I am using elasticsearch-py to connect to my ES database which contains over 3 million documents. I want to return all the documents so I can abstract data and write it to a csv. I was able to accomplish this easily for 10 documents (the default return) using the following code.
es=Elasticsearch("glycerin")
query={"query" : {"match_all" : {}}}
response= es.search(index="_all", doc_type="patent", body=query)
for hit in response["hits"]["hits"]:
print hit
Unfortunately, when I attempted to implement the scan & scroll so I could get all the documents I ran into issues. I tried it two different ways with no success.
Method 1:
scanResp= es.search(index="_all", doc_type="patent", body=query, search_type="scan", scroll="10m")

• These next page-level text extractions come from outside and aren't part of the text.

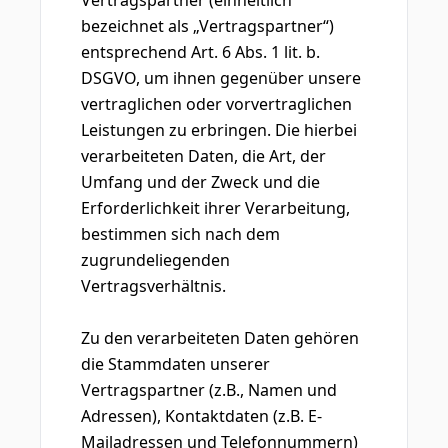
Vertragspartner (einheitlich
bezeichnet als „Vertragspartner“)
entsprechend Art. 6 Abs. 1 lit. b.
DSGVO, um ihnen gegenüber unsere
vertraglichen oder vorvertraglichen
Leistungen zu erbringen. Die hierbei
verarbeiteten Daten, die Art, der
Umfang und der Zweck und die
Erforderlichkeit ihrer Verarbeitung,
bestimmen sich nach dem
zugrundeliegenden
Vertragsverhältnis.
Zu den verarbeiteten Daten gehören
die Stammdaten unserer
Vertragspartner (z.B., Namen und
Adressen), Kontaktdaten (z.B. E-
Mailadressen und Telefonnummern)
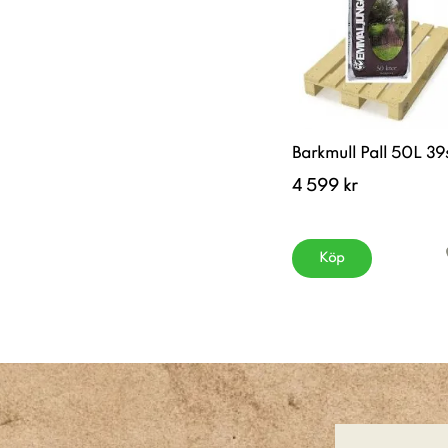
Barkmull Pall 50L 39
4 599 kr
Köp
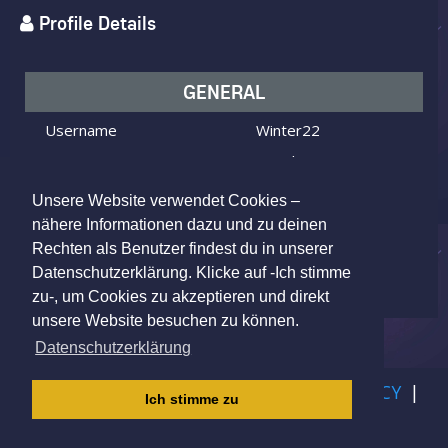
Profile Details
GENERAL
Username
Winter22
I am
Male
Looking for
Female
Unsere Website verwendet Cookies –
Age
43 y.o.
nähere Informationen dazu und zu deinen
Rechten als Benutzer findest du in unserer
Rostock, Germany
Location
Datenschutzerklärung. Klicke auf -Ich stimme
zu-, um Cookies zu akzeptieren und direkt
unsere Website besuchen zu können.
Datenschutzerklärung
IMPRINT
|
TERMS OF USE
|
PRIVACY POLICY
|
Ich stimme zu
CHILDREN PRIVACY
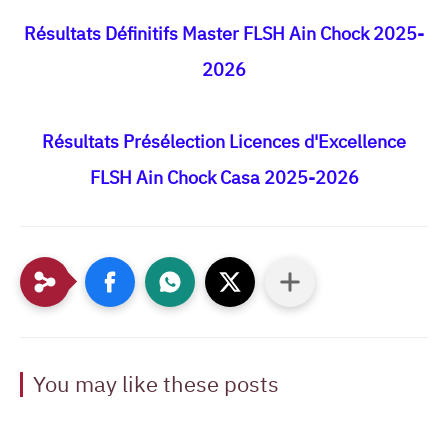
Résultats Définitifs Master FLSH Ain Chock 2025-
2026
Résultats Présélection Licences d'Excellence
FLSH Ain Chock Casa 2025-2026
You may like these posts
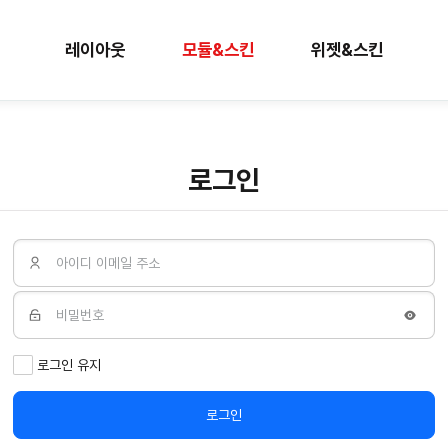
레이아웃
모듈&스킨
위젯&스킨
로그인
로그인 유지
로그인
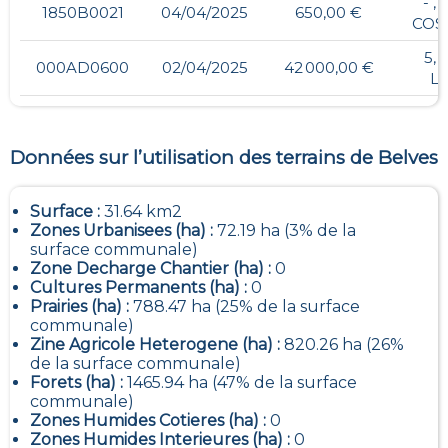
- ,
1850B0021
04/04/2025
650,00 €
COS
5,
000AD0600
02/04/2025
42 000,00 €
L
Données sur l’utilisation des terrains de
Belves
Surface :
31.64 km2
Zones Urbanisees (ha) :
72.19 ha (3% de la
surface communale)
Zone Decharge Chantier (ha) :
0
Cultures Permanents (ha) :
0
Prairies (ha) :
788.47 ha (25% de la surface
communale)
Zine Agricole Heterogene (ha) :
820.26 ha (26%
de la surface communale)
Forets (ha) :
1465.94 ha (47% de la surface
communale)
Zones Humides Cotieres (ha) :
0
Zones Humides Interieures (ha) :
0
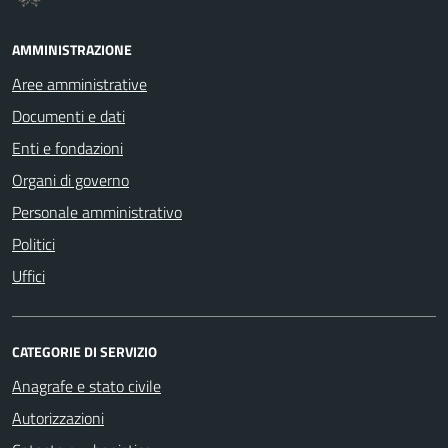
AMMINISTRAZIONE
Aree amministrative
Documenti e dati
Enti e fondazioni
Organi di governo
Personale amministrativo
Politici
Uffici
CATEGORIE DI SERVIZIO
Anagrafe e stato civile
Autorizzazioni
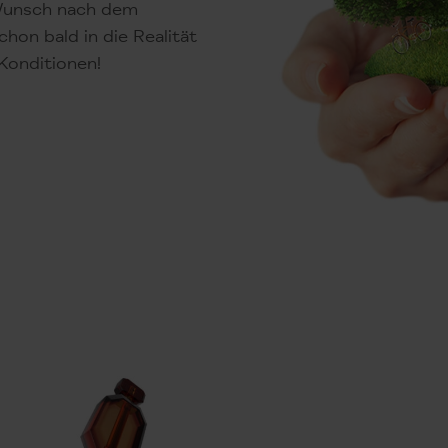
 Wunsch nach dem
on bald in die Realität
Konditionen!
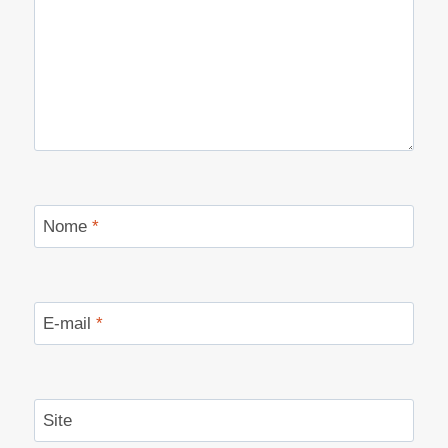
Nome
*
E-mail
*
Site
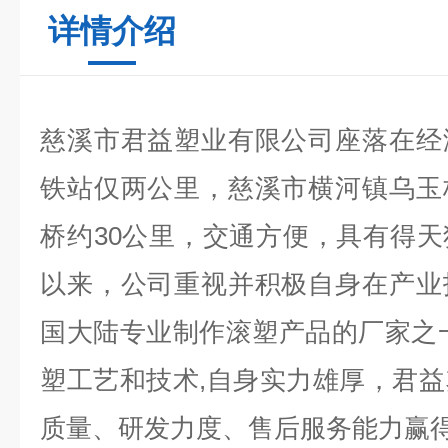
详情介绍
慈溪市君益塑业有限公司座落在经
铁站仅两公里，慈溪市横河镇乌玉
桥约30公里，交通方便，具有得
以来，公司重视并积极自身在产业
国大陆专业制作滚塑产品的厂家之
塑工艺和技术,自身实力雄厚，君
质量、研发力度、售后服务能力赢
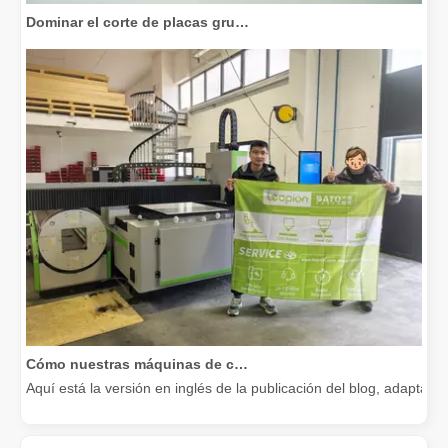
Dominar el corte de placas gruesas: cómo las máquinas de corte por láser de fibra revolucionan la fabricación
Cómo nuestras máquinas de corte por láser están fortaleciendo la fabricación mexicana
Aquí está la versión en inglés de la publicación del blog, adapta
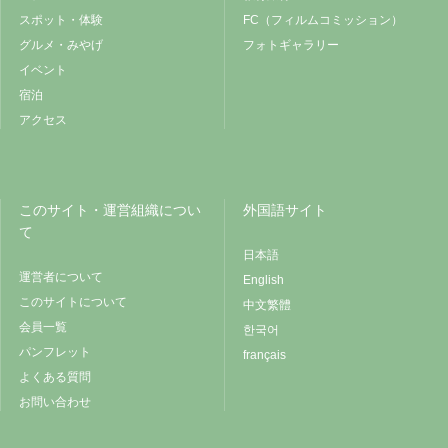
スポット・体験
FC（フィルムコミッション）
グルメ・みやげ
フォトギャラリー
イベント
宿泊
アクセス
このサイト・運営組織につい
外国語サイト
て
日本語
運営者について
English
このサイトについて
中文繁體
会員一覧
한국어
パンフレット
français
よくある質問
お問い合わせ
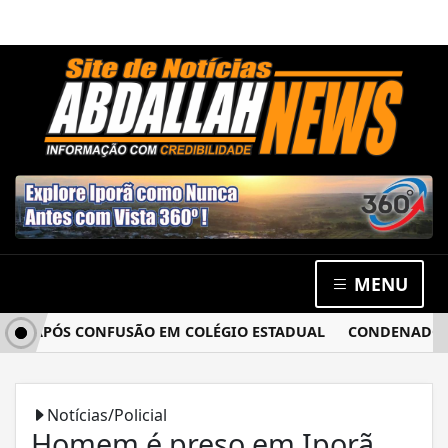
MENU
A APÓS CONFUSÃO EM COLÉGIO ESTADUAL
CONDENADO POR 
Notícias/Policial
Homem é preso em Iporã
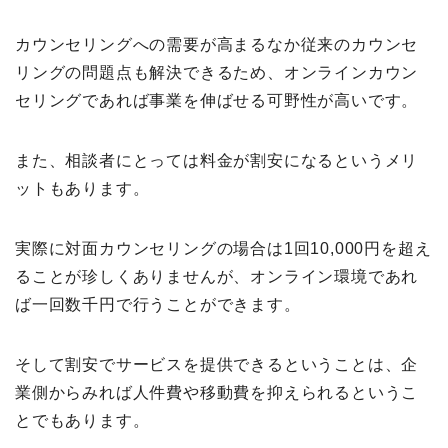
カウンセリングへの需要が高まるなか従来のカウンセ
リングの問題点も解決できるため、オンラインカウン
セリングであれば事業を伸ばせる可野性が高いです。
また、相談者にとっては料金が割安になるというメリ
ットもあります。
実際に対面カウンセリングの場合は1回10,000円を超え
ることが珍しくありませんが、オンライン環境であれ
ば一回数千円で行うことができます。
そして割安でサービスを提供できるということは、企
業側からみれば人件費や移動費を抑えられるというこ
とでもあります。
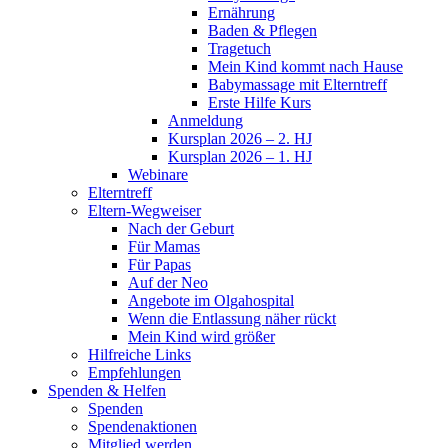
Ernährung
Baden & Pflegen
Tragetuch
Mein Kind kommt nach Hause
Babymassage mit Elterntreff
Erste Hilfe Kurs
Anmeldung
Kursplan 2026 – 2. HJ
Kursplan 2026 – 1. HJ
Webinare
Elterntreff
Eltern-Wegweiser
Nach der Geburt
Für Mamas
Für Papas
Auf der Neo
Angebote im Olgahospital
Wenn die Entlassung näher rückt
Mein Kind wird größer
Hilfreiche Links
Empfehlungen
Spenden & Helfen
Spenden
Spendenaktionen
Mitglied werden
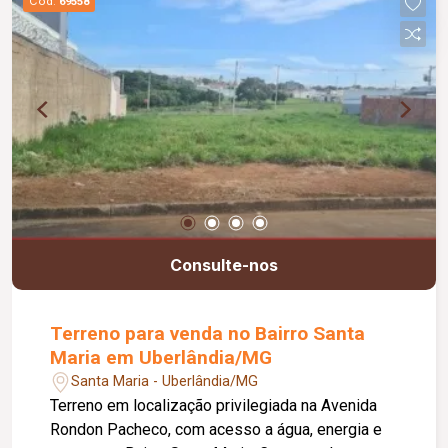
Cód.
69558
separado).
Consulte-nos
Terreno para venda no Bairro Santa
Maria em Uberlândia/MG
Santa Maria - Uberlândia/MG
Terreno em localização privilegiada na Avenida
Rondon Pacheco, com acesso a água, energia e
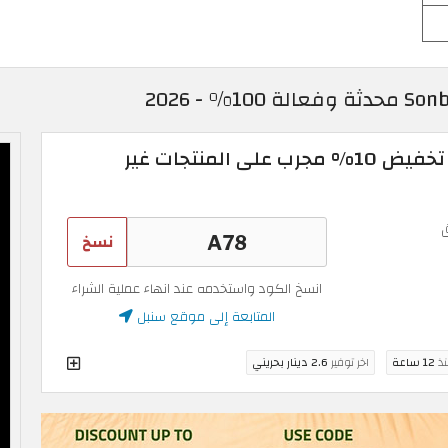
كود خصم سنبل 2026: تخفيض 10% مجرب على المنتجات غير
نسخ
انسخ الكود واستخدمه عند انهاء عملية الشراء
المتابعة إلى موقع سنبل
نذ
12 ساعة
اخر توفير
2.6 دينار بحريني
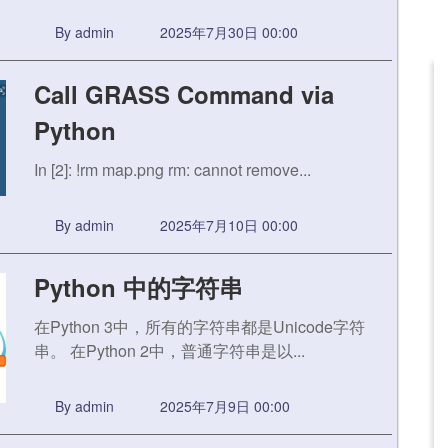
By admin
2025年7月30日 00:00
Call GRASS Command via
Python
In [2]: !rm map.png rm: cannot remove...
By admin
2025年7月10日 00:00
Python 中的字符串
在Python 3中，所有的字符串都是Unicode字符
串。 在Python 2中，普通字符串是以...
By admin
2025年7月9日 00:00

scrollId= scanResp['_scroll_id']
response= es.scroll(scroll_id=scrollId, scroll= "10m")
print response
After scroll/
it gives the scroll id and then ends with ?scroll=10m (Caused by <class 'httplib.BadStatusLine'>: ''))
Method 2:
query={"query" : {"match_all" : {}}}
scanResp= helpers.scan(client= es, query=query, scroll= "10m", index="", doc_type="patent", timeout="10m")
for resp in scanResp:
print "Hiya"
If I print out scanResp before the for loop I get <generator object scan at 0x108723dc0>
. Because of this I'm relatively certain that I'm messing up my scroll somehow, but I'm not sure where or how to fix it.
Results:
Again, after scroll/
it gives the scroll id and then ends with ?scroll=10m (Caused by <class 'httplib.BadStatusLine'>: ''))
I tried increasing the Max retries for the transport class, but that didn't make a difference.I would very much appreciate any insight into how to fix this.
Note: My ES is located on a remote desktop on the same network.